#### Kutipan Dokumen:
Next, jurusan yang saat itu gue ambil di Univ T adalah Prodi D3 Kebidanan. Ya, ini sebenernya bukan 100% kemauan gue. Ini penggabungan 50% kemauan orangtua+30% kemauan anggota keluarga lain+20% kemauan gue. Salah? Iya pasti! Emang kemana sih sebenernya minat gue ini? Ada beberapa minat yang gak kedapetan perhatian dari keluarga, diantaranya: broadcast, writing, public relation, teacher, dsb. Itu minat yang memang gue minatin. Tapi, dengan segala pemikiran akan jangka panjang dan sebagainya, ‘mereka’ memutuskan gue untuk kambil itu aja lah. Akhirnya, gue bersama nyokap gue, dateng ke Univ T, daftar lalu pulang. Dikabarin seminggu kemudian untuk dateng lagi untuk tes materi. Tes materi berhasil gue lewatin. Tes selanjutnya, tes kesehatan. Sampe gue masuk Univ T juga gak ada panggilan buat tes kesehatan. So, yaudah. Gue masuk tanpa tes kesehatan.

#### Data yang Diberikan:
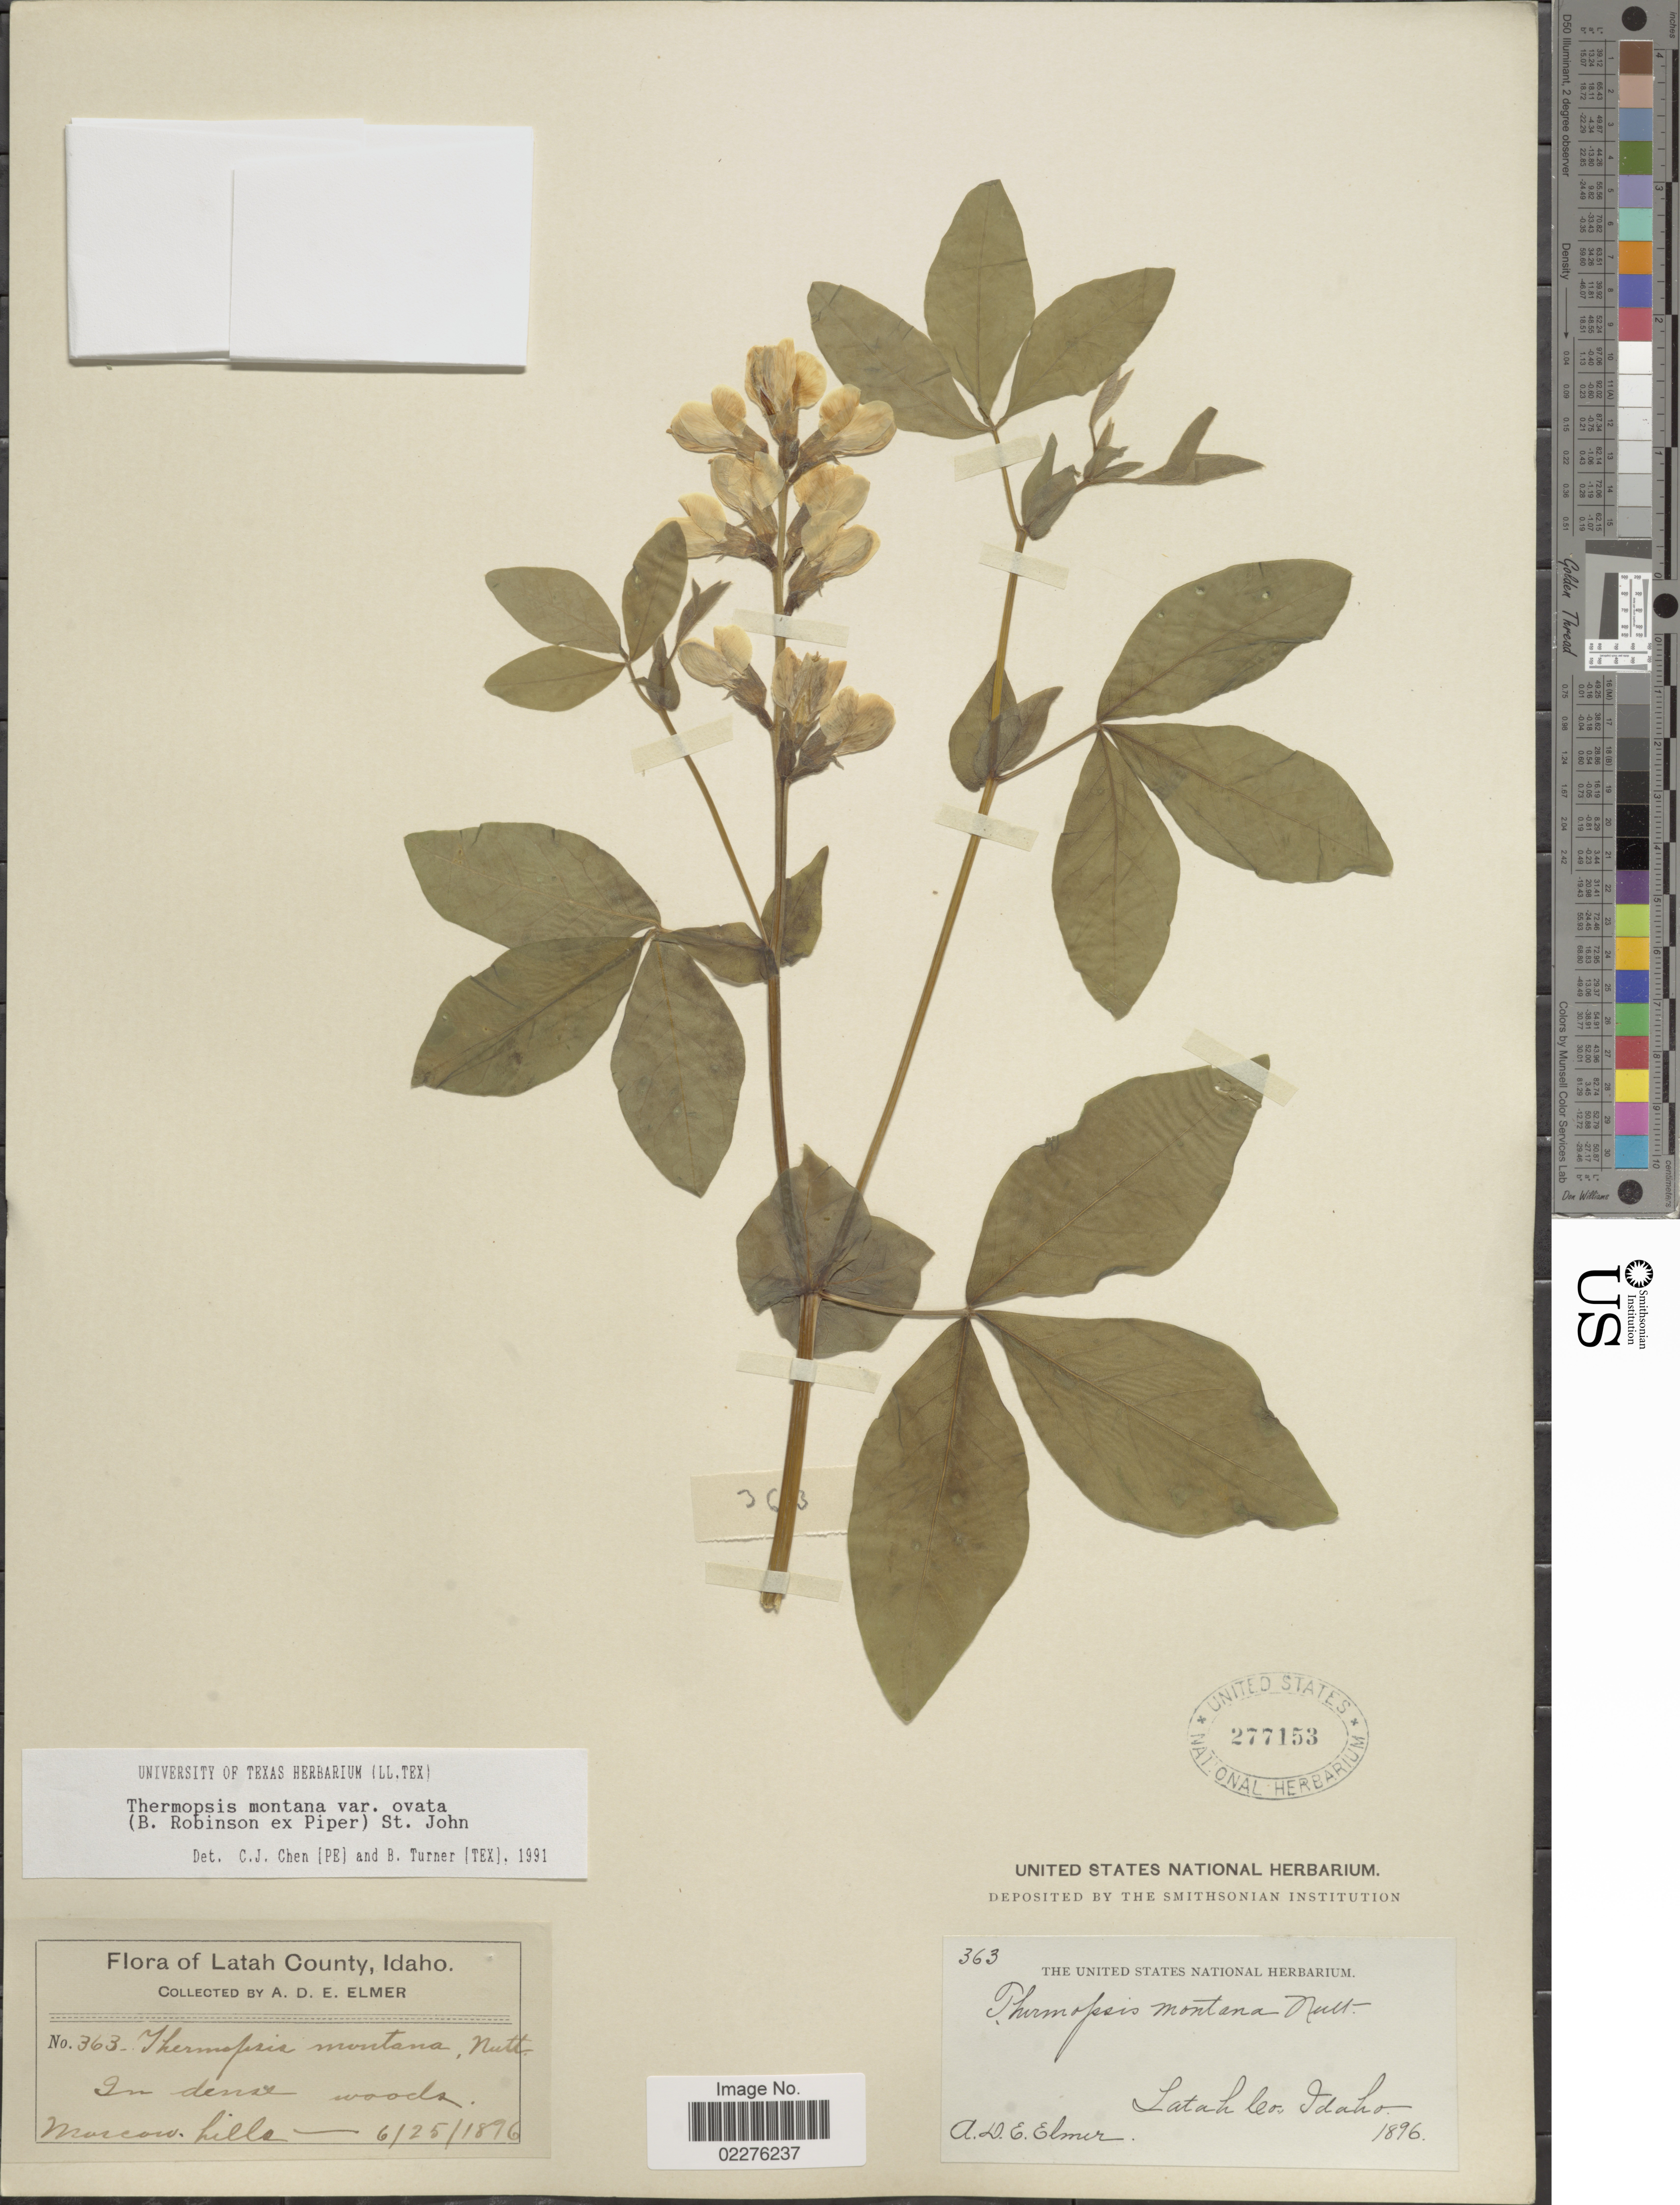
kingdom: Plantae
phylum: Tracheophyta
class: Magnoliopsida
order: Fabales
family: Fabaceae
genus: Thermopsis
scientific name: Thermopsis montana var. ovata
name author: (B.L. Rob. ex Piper) H. St. John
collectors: A. D. E. Elmer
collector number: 363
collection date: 1896-06-25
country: United States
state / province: Idaho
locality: Latah County, In dense woods, Marcow hills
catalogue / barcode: US 277153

#### Tugas Latihan:
(a) Jawab pertanyaan berikut berdasarkan kutipan dokumen:
(i) Program studi apa yang diambil penulis di Univ T?
(ii) Berapa persen bagian kemauan orangtua dalam pilihan jurusan itu?
(iii) Berapa lama setelah mendaftar penulis dikabari untuk datang lagi mengikuti tes materi?
(b) Sebutkan semua minat penulis yang disebut namanya dalam kutipan dokumen.
(c) Tolong cetak ulang bagian kutipan dokumen, yaitu seluruh teks dari "Next, jurusan yang" terus ke bawah hingga "tanpa tes kesehatan.".

#### Jawaban per Tugas:
(a)
(i) Prodi D3 Kebidanan.
(ii) 50%.
(iii) Seminggu kemudian.

(b) broadcast, writing, public relation, teacher

(c)
Next, jurusan yang saat itu gue ambil di Univ T adalah Prodi D3 Kebidanan. Ya, ini sebenernya bukan 100% kemauan gue. Ini penggabungan 50% kemauan orangtua+30% kemauan anggota keluarga lain+20% kemauan gue. Salah? Iya pasti! Emang kemana sih sebenernya minat gue ini? Ada beberapa minat yang gak kedapetan perhatian dari keluarga, diantaranya: broadcast, writing, public relation, teacher, dsb. Itu minat yang memang gue minatin. Tapi, dengan segala pemikiran akan jangka panjang dan sebagainya, ‘mereka’ memutuskan gue untuk kambil itu aja lah. Akhirnya, gue bersama nyokap gue, dateng ke Univ T, daftar lalu pulang. Dikabarin seminggu kemudian untuk dateng lagi untuk tes materi. Tes materi berhasil gue lewatin. Tes selanjutnya, tes kesehatan. Sampe gue masuk Univ T juga gak ada panggilan buat tes kesehatan. So, yaudah. Gue masuk tanpa tes kesehatan.